■ **About this exercise**
Go through the listing below and gather every line with the word "Holtslander".

━━━

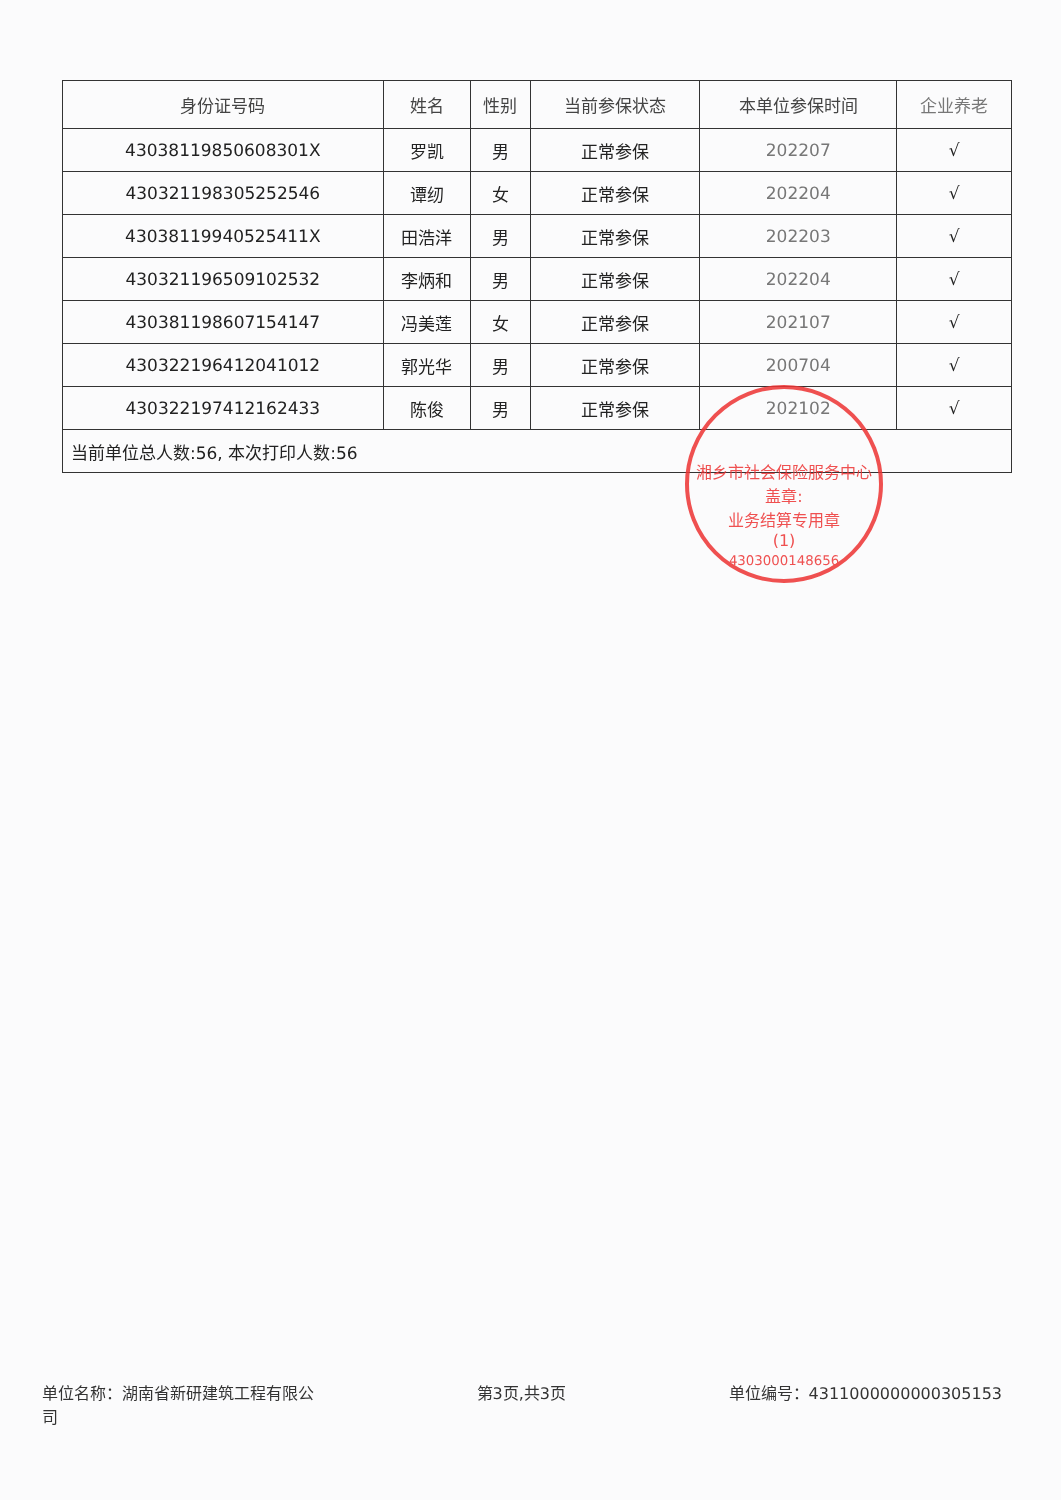| 身份证号码 | 姓名 | 性别 | 当前参保状态 | 本单位参保时间 | 企业养老 |
| --- | --- | --- | --- | --- | --- |
| 43038119850608301X | 罗凯 | 男 | 正常参保 | 202207 | √ |
| 430321198305252546 | 谭纫 | 女 | 正常参保 | 202204 | √ |
| 43038119940525411X | 田浩洋 | 男 | 正常参保 | 202203 | √ |
| 430321196509102532 | 李炳和 | 男 | 正常参保 | 202204 | √ |
| 430381198607154147 | 冯美莲 | 女 | 正常参保 | 202107 | √ |
| 430322196412041012 | 郭光华 | 男 | 正常参保 | 200704 | √ |
| 430322197412162433 | 陈俊 | 男 | 正常参保 | 202102 | √ |
| 当前单位总人数:56, 本次打印人数:56 | | | | | |
湘乡市社会保险服务中心
盖章:
业务结算专用章
(1)
4303000148656
单位名称：湖南省新研建筑工程有限公
司 第3页,共3页 单位编号：4311000000000305153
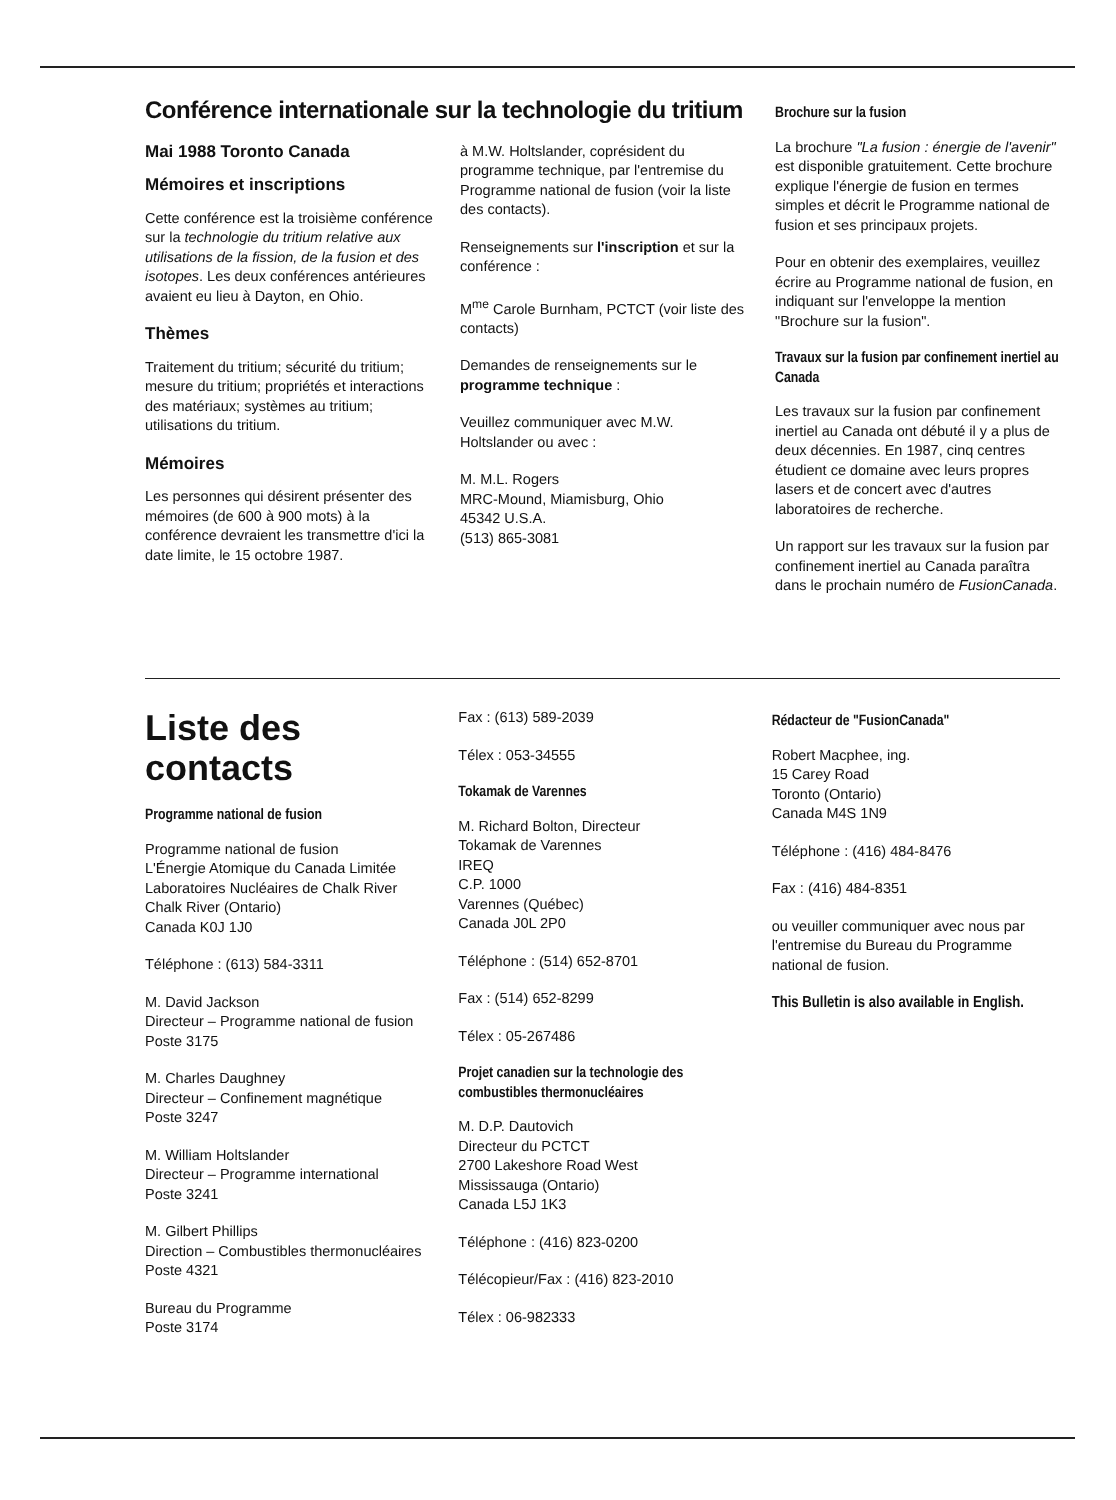Conférence internationale sur la technologie du tritium
Mai 1988 Toronto Canada
Mémoires et inscriptions
Cette conférence est la troisième conférence sur la technologie du tritium relative aux utilisations de la fission, de la fusion et des isotopes. Les deux conférences antérieures avaient eu lieu à Dayton, en Ohio.
Thèmes
Traitement du tritium; sécurité du tritium; mesure du tritium; propriétés et interactions des matériaux; systèmes au tritium; utilisations du tritium.
Mémoires
Les personnes qui désirent présenter des mémoires (de 600 à 900 mots) à la conférence devraient les transmettre d'ici la date limite, le 15 octobre 1987.
à M.W. Holtslander, coprésident du programme technique, par l'entremise du Programme national de fusion (voir la liste des contacts).
Renseignements sur l'inscription et sur la conférence :
M<sup>me</sup> Carole Burnham, PCTCT (voir liste des contacts)
Demandes de renseignements sur le programme technique :
Veuillez communiquer avec M.W. Holtslander ou avec :
M. M.L. Rogers
MRC-Mound, Miamisburg, Ohio
45342 U.S.A.
(513) 865-3081
Brochure sur la fusion
La brochure "La fusion : énergie de l'avenir" est disponible gratuitement. Cette brochure explique l'énergie de fusion en termes simples et décrit le Programme national de fusion et ses principaux projets.
Pour en obtenir des exemplaires, veuillez écrire au Programme national de fusion, en indiquant sur l'enveloppe la mention "Brochure sur la fusion".
Travaux sur la fusion par confinement inertiel au Canada
Les travaux sur la fusion par confinement inertiel au Canada ont débuté il y a plus de deux décennies. En 1987, cinq centres étudient ce domaine avec leurs propres lasers et de concert avec d'autres laboratoires de recherche.
Un rapport sur les travaux sur la fusion par confinement inertiel au Canada paraîtra dans le prochain numéro de FusionCanada.
Liste des contacts
Programme national de fusion
Programme national de fusion
L'Énergie Atomique du Canada Limitée
Laboratoires Nucléaires de Chalk River
Chalk River (Ontario)
Canada K0J 1J0
Téléphone : (613) 584-3311
M. David Jackson
Directeur – Programme national de fusion
Poste 3175
M. Charles Daughney
Directeur – Confinement magnétique
Poste 3247
M. William Holtslander
Directeur – Programme international
Poste 3241
M. Gilbert Phillips
Direction – Combustibles thermonucléaires
Poste 4321
Bureau du Programme
Poste 3174
Fax : (613) 589-2039
Télex : 053-34555
Tokamak de Varennes
M. Richard Bolton, Directeur
Tokamak de Varennes
IREQ
C.P. 1000
Varennes (Québec)
Canada J0L 2P0
Téléphone : (514) 652-8701
Fax : (514) 652-8299
Télex : 05-267486
Projet canadien sur la technologie des combustibles thermonucléaires
M. D.P. Dautovich
Directeur du PCTCT
2700 Lakeshore Road West
Mississauga (Ontario)
Canada L5J 1K3
Téléphone : (416) 823-0200
Télécopieur/Fax : (416) 823-2010
Télex : 06-982333
Rédacteur de "FusionCanada"
Robert Macphee, ing.
15 Carey Road
Toronto (Ontario)
Canada M4S 1N9
Téléphone : (416) 484-8476
Fax : (416) 484-8351
ou veuiller communiquer avec nous par l'entremise du Bureau du Programme national de fusion.
This Bulletin is also available in English.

━━━

■ **Expected answer**
à M.W. Holtslander, coprésident du programme technique, par l'entremise du Programme national de fusion (voir la liste des contacts).
Veuillez communiquer avec M.W. Holtslander ou avec :
M. William Holtslander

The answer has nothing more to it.